A Vision For Vision
Retinal degeneration is one of the leading causes of vision impairment and blindness in the world. The two most common retinal degeneration diseases are age-related macular degeneration (AMD), which affects more than 2 million people in the U.S.and retinitis pigmentosa (RP) which affects roughly 1 in 4,000. Both conditions cause loss of vision by damaging the photoreceptor neurons in the retina — as the loss of the ability to perceive light is what leads to loss of sight.
A team of researchers, led by the Italian Institute of Technology, is developing a new method of treating retinal degeneration using a prosthesis implanted into the retina. It's made from a thin layer of conductive polymer which is placed on silk-based substrate. Then, it's covered by a semiconducting polymer which acts as a photovoltaic material, capable of replicating the function of the damaged photoreceptors. When light enters the eye, this device absorbs photons and the resulting electricity stimulates the retinal neurons. They have successfully tested this retinal implant in rats, and detail their research in the journal Nature Materials.
The team used lab-grown rodents — named Royal College of Surgeons (RCS) rats — which are bred to develop the rat-version of retinal degeneration. About a month after these RCS rats were given the new retinal implants, the researchers tested them for pupillary reflex to determine how sensitive they were to light. The researchers found that the treated rats' response to light with 4-5 lux medium intensity showed pupillary responses similar to those in healthy rats.
Potential for Treating Humans
When the researchers tested the rats 6 months later, then again 10 months after the surgery, the responses were the same, meaning the implants' effect appears to be more than temporary. Although similar to the healthy rats, the treated RCS rats were shown to suffer some vision impairment due to aging.
"Electrophysiological and behavioral analyses reveal a prosthesis-dependent recovery of light sensitivity and visual acuity that persists up to 6–10 months after surgery."
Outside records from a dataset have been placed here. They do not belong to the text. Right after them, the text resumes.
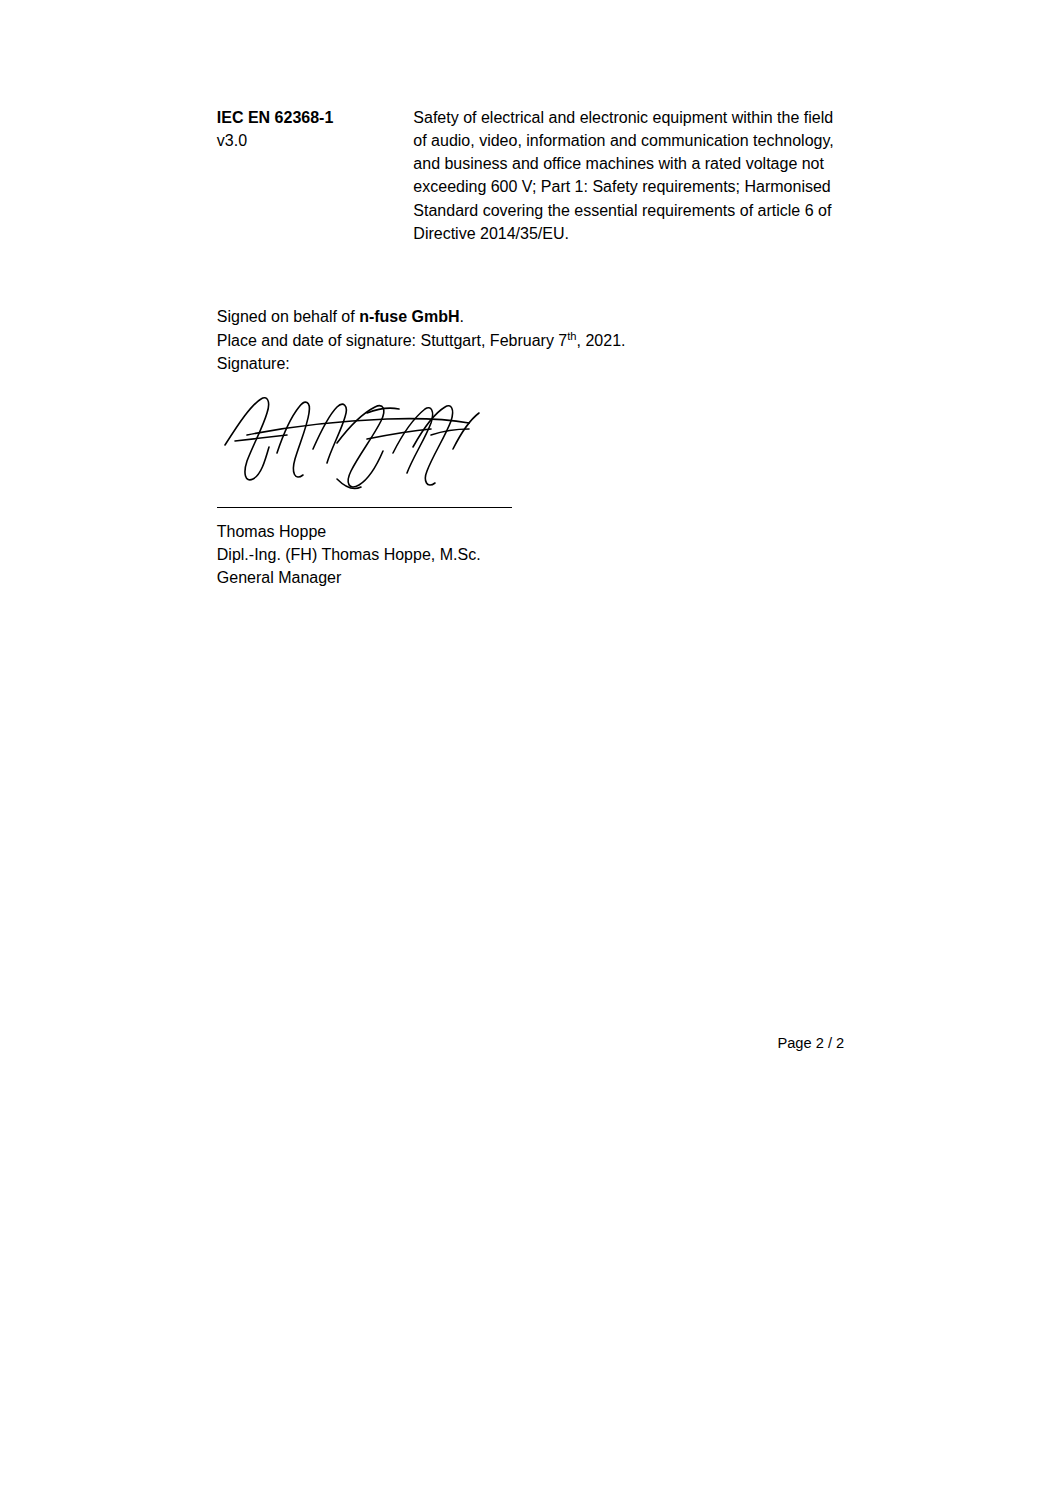IEC EN 62368-1 v3.0
Safety of electrical and electronic equipment within the field of audio, video, information and communication technology, and business and office machines with a rated voltage not exceeding 600 V; Part 1: Safety requirements; Harmonised Standard covering the essential requirements of article 6 of Directive 2014/35/EU.
Signed on behalf of n-fuse GmbH.
Place and date of signature: Stuttgart, February 7th, 2021.
Signature:
Thomas Hoppe
Dipl.-Ing. (FH) Thomas Hoppe, M.Sc.
General Manager
Page 2 / 2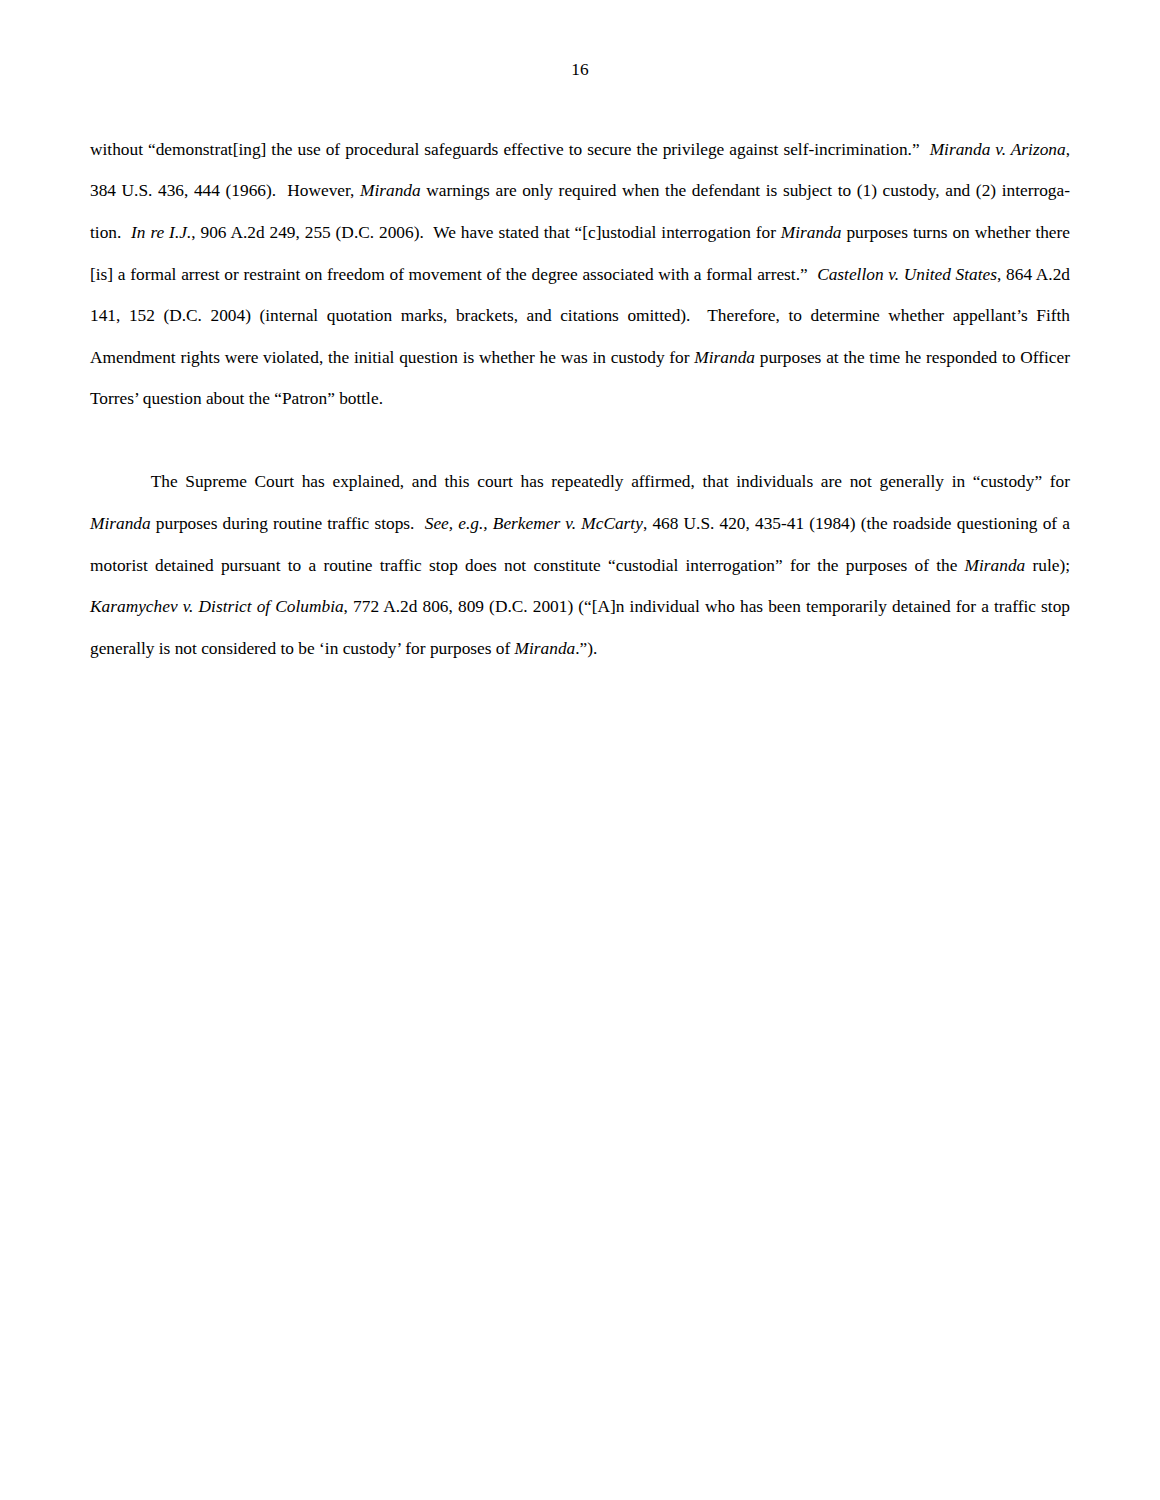16
without “demonstrat[ing] the use of procedural safeguards effective to secure the privilege against self-incrimination.” Miranda v. Arizona, 384 U.S. 436, 444 (1966). However, Miranda warnings are only required when the defendant is subject to (1) custody, and (2) interrogation. In re I.J., 906 A.2d 249, 255 (D.C. 2006). We have stated that “[c]ustodial interrogation for Miranda purposes turns on whether there [is] a formal arrest or restraint on freedom of movement of the degree associated with a formal arrest.” Castellon v. United States, 864 A.2d 141, 152 (D.C. 2004) (internal quotation marks, brackets, and citations omitted). Therefore, to determine whether appellant’s Fifth Amendment rights were violated, the initial question is whether he was in custody for Miranda purposes at the time he responded to Officer Torres’ question about the “Patron” bottle.
The Supreme Court has explained, and this court has repeatedly affirmed, that individuals are not generally in “custody” for Miranda purposes during routine traffic stops. See, e.g., Berkemer v. McCarty, 468 U.S. 420, 435-41 (1984) (the roadside questioning of a motorist detained pursuant to a routine traffic stop does not constitute “custodial interrogation” for the purposes of the Miranda rule); Karamychev v. District of Columbia, 772 A.2d 806, 809 (D.C. 2001) (“[A]n individual who has been temporarily detained for a traffic stop generally is not considered to be ‘in custody’ for purposes of Miranda.”).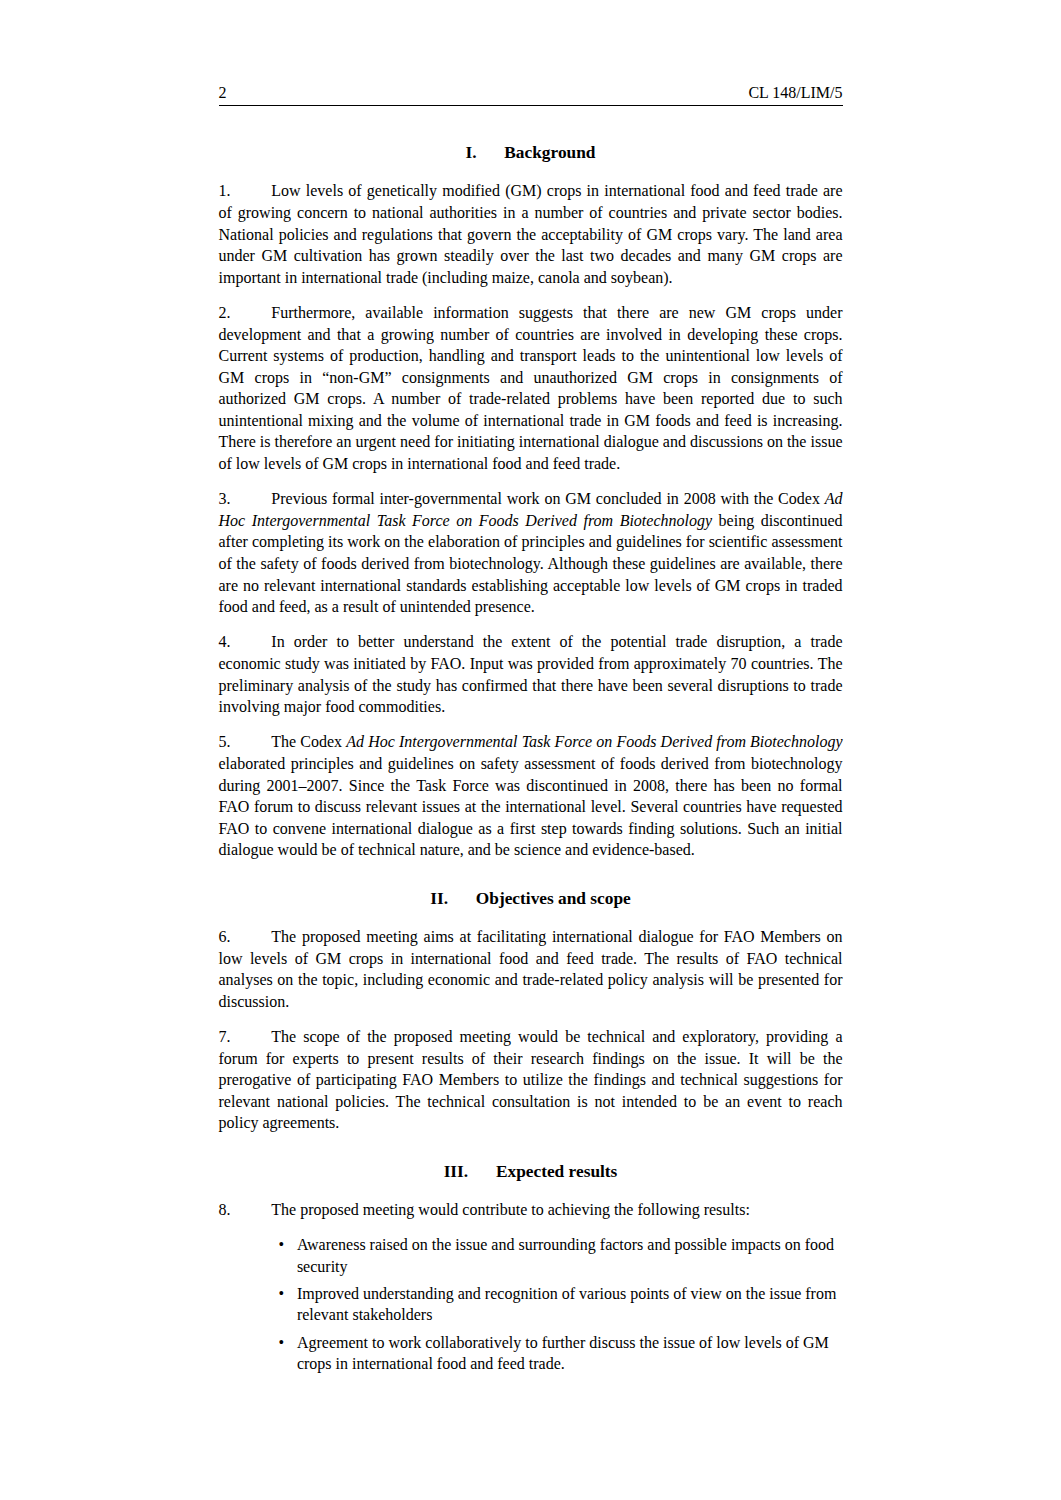2 CL 148/LIM/5
I. Background
1. Low levels of genetically modified (GM) crops in international food and feed trade are of growing concern to national authorities in a number of countries and private sector bodies. National policies and regulations that govern the acceptability of GM crops vary. The land area under GM cultivation has grown steadily over the last two decades and many GM crops are important in international trade (including maize, canola and soybean).
2. Furthermore, available information suggests that there are new GM crops under development and that a growing number of countries are involved in developing these crops. Current systems of production, handling and transport leads to the unintentional low levels of GM crops in “non-GM” consignments and unauthorized GM crops in consignments of authorized GM crops. A number of trade-related problems have been reported due to such unintentional mixing and the volume of international trade in GM foods and feed is increasing. There is therefore an urgent need for initiating international dialogue and discussions on the issue of low levels of GM crops in international food and feed trade.
3. Previous formal inter-governmental work on GM concluded in 2008 with the Codex Ad Hoc Intergovernmental Task Force on Foods Derived from Biotechnology being discontinued after completing its work on the elaboration of principles and guidelines for scientific assessment of the safety of foods derived from biotechnology. Although these guidelines are available, there are no relevant international standards establishing acceptable low levels of GM crops in traded food and feed, as a result of unintended presence.
4. In order to better understand the extent of the potential trade disruption, a trade economic study was initiated by FAO. Input was provided from approximately 70 countries. The preliminary analysis of the study has confirmed that there have been several disruptions to trade involving major food commodities.
5. The Codex Ad Hoc Intergovernmental Task Force on Foods Derived from Biotechnology elaborated principles and guidelines on safety assessment of foods derived from biotechnology during 2001–2007. Since the Task Force was discontinued in 2008, there has been no formal FAO forum to discuss relevant issues at the international level. Several countries have requested FAO to convene international dialogue as a first step towards finding solutions. Such an initial dialogue would be of technical nature, and be science and evidence-based.
II. Objectives and scope
6. The proposed meeting aims at facilitating international dialogue for FAO Members on low levels of GM crops in international food and feed trade. The results of FAO technical analyses on the topic, including economic and trade-related policy analysis will be presented for discussion.
7. The scope of the proposed meeting would be technical and exploratory, providing a forum for experts to present results of their research findings on the issue. It will be the prerogative of participating FAO Members to utilize the findings and technical suggestions for relevant national policies. The technical consultation is not intended to be an event to reach policy agreements.
III. Expected results
8. The proposed meeting would contribute to achieving the following results:
Awareness raised on the issue and surrounding factors and possible impacts on food security
Improved understanding and recognition of various points of view on the issue from relevant stakeholders
Agreement to work collaboratively to further discuss the issue of low levels of GM crops in international food and feed trade.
In order to make sure that the treated RCS rats were indeed capable of perceiving light, the researchers subjected their brains to positron emission tomography (PET) scans. They saw that the treated RCS rats showed increased activity in the brain's primary visual cortex, which is responsible for processing visual information. "The rescue of the visual function is accompanied by an increase in the basal metabolic activity of the primary visual cortex, as demonstrated by positron emission tomography imaging," the team reported.
In short, the treated RCS rats could technically see again. Further research is still needed, though — because the researchers aren't exactly sure how it works and whether or not the same success could be achieved in humans.
"We hope to replicate in humans the excellent results obtained in animal models," said ophthalmologist Grazia Pertile, one of the researchers. "We plan to carry out the first human trials in the second half of this year and gather preliminary results during 2018. This [implant] could be a turning point in the treatment of extremely debilitating retinal diseases."